◆ Your objective
Which lines have the string "Glandular"? Copy all of them from the entries below.

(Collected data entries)
☆ ☆ ☆ ☆ ☆ ☆ ☆
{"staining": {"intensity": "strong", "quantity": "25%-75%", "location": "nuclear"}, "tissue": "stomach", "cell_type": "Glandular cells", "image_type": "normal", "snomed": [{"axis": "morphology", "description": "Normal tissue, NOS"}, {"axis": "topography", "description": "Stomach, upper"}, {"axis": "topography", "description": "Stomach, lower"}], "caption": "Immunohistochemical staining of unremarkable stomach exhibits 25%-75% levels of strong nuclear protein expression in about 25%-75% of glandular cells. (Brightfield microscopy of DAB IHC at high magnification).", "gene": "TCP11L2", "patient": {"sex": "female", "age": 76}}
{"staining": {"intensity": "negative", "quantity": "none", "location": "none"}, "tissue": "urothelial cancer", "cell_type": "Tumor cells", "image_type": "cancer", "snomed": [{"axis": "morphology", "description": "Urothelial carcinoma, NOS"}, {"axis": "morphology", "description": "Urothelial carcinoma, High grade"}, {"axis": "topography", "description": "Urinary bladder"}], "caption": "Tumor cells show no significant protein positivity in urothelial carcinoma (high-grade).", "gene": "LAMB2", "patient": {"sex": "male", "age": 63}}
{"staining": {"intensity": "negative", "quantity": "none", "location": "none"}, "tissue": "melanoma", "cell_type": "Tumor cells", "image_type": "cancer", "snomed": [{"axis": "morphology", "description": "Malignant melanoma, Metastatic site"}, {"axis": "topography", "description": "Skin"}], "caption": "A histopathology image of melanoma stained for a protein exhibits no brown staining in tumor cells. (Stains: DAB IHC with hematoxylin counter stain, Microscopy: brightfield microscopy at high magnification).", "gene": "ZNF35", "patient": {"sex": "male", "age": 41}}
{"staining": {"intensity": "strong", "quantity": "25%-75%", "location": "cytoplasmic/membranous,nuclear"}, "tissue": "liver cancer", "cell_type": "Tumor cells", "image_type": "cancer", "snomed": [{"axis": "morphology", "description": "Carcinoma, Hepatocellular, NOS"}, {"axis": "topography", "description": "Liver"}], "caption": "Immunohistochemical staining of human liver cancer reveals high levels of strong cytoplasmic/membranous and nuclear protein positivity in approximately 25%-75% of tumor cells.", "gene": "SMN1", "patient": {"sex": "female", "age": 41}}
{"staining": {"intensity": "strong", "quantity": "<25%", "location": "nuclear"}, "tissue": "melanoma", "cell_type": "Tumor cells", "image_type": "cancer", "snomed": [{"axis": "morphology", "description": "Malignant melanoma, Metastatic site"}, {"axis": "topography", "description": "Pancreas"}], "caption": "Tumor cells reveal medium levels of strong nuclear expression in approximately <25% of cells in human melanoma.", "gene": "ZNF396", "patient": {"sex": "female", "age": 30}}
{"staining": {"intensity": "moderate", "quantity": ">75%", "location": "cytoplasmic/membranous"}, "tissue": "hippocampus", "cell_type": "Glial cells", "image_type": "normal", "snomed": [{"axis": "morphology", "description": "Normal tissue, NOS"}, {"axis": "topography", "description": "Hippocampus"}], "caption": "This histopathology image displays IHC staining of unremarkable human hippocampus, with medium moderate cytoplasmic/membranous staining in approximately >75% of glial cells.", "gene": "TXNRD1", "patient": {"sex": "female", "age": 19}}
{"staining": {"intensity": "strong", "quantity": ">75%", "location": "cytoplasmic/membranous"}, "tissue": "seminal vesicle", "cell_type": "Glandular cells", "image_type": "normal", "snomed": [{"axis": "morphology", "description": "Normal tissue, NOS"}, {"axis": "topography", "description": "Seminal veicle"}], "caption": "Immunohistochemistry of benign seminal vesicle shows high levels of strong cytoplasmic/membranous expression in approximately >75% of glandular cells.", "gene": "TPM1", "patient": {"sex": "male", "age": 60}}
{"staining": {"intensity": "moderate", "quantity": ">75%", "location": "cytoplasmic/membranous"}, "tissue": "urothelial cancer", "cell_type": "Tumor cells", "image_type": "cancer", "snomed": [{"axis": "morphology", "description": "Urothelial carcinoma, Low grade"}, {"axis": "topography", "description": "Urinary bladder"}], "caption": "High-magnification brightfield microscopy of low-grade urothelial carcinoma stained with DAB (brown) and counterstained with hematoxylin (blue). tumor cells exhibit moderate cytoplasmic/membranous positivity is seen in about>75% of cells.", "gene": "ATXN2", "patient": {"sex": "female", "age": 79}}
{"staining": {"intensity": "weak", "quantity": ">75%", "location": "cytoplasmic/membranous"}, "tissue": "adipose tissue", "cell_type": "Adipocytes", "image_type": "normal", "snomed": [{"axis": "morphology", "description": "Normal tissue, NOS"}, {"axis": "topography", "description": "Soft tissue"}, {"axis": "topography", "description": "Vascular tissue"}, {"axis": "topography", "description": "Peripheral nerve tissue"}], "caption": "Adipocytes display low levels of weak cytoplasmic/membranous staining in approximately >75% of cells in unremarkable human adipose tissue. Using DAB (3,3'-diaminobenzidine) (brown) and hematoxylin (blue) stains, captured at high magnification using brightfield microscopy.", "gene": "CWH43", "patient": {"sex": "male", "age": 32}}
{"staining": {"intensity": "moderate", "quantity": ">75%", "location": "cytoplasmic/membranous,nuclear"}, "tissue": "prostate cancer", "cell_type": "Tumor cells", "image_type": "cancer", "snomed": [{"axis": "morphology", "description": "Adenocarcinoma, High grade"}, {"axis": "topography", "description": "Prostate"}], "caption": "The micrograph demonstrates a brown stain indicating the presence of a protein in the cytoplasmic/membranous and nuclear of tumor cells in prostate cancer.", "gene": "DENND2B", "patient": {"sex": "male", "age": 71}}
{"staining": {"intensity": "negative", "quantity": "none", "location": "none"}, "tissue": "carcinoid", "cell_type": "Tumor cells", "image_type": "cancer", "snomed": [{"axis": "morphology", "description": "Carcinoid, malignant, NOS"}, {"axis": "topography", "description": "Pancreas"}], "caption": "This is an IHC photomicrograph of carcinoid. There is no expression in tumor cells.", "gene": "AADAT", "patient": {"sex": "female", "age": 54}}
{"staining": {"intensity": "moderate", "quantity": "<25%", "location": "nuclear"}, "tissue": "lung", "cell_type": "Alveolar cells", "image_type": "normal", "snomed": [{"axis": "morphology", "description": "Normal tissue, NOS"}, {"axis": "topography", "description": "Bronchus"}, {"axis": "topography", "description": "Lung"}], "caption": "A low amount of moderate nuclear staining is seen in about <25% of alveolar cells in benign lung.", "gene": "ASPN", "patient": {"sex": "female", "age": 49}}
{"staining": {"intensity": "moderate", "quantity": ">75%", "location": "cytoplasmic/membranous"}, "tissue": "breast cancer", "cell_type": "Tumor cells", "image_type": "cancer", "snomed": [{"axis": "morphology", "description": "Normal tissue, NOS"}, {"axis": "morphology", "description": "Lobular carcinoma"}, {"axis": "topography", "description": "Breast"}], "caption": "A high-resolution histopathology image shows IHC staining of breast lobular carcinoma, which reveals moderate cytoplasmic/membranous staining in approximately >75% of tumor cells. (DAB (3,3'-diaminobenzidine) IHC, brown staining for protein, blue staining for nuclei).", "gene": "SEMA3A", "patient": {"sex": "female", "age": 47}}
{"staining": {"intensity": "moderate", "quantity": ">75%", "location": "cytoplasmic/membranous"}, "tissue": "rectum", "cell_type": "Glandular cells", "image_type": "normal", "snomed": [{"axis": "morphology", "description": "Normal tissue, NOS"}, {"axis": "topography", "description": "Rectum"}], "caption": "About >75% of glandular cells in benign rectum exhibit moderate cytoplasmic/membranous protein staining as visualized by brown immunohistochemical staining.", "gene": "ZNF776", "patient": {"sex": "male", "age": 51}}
☆ ☆ ☆ ☆ ☆ ☆ ☆
◆ Reply to the exercise
{"staining": {"intensity": "strong", "quantity": "25%-75%", "location": "nuclear"}, "tissue": "stomach", "cell_type": "Glandular cells", "image_type": "normal", "snomed": [{"axis": "morphology", "description": "Normal tissue, NOS"}, {"axis": "topography", "description": "Stomach, upper"}, {"axis": "topography", "description": "Stomach, lower"}], "caption": "Immunohistochemical staining of unremarkable stomach exhibits 25%-75% levels of strong nuclear protein expression in about 25%-75% of glandular cells. (Brightfield microscopy of DAB IHC at high magnification).", "gene": "TCP11L2", "patient": {"sex": "female", "age": 76}}
{"staining": {"intensity": "strong", "quantity": ">75%", "location": "cytoplasmic/membranous"}, "tissue": "seminal vesicle", "cell_type": "Glandular cells", "image_type": "normal", "snomed": [{"axis": "morphology", "description": "Normal tissue, NOS"}, {"axis": "topography", "description": "Seminal veicle"}], "caption": "Immunohistochemistry of benign seminal vesicle shows high levels of strong cytoplasmic/membranous expression in approximately >75% of glandular cells.", "gene": "TPM1", "patient": {"sex": "male", "age": 60}}
{"staining": {"intensity": "moderate", "quantity": ">75%", "location": "cytoplasmic/membranous"}, "tissue": "rectum", "cell_type": "Glandular cells", "image_type": "normal", "snomed": [{"axis": "morphology", "description": "Normal tissue, NOS"}, {"axis": "topography", "description": "Rectum"}], "caption": "About >75% of glandular cells in benign rectum exhibit moderate cytoplasmic/membranous protein staining as visualized by brown immunohistochemical staining.", "gene": "ZNF776", "patient": {"sex": "male", "age": 51}}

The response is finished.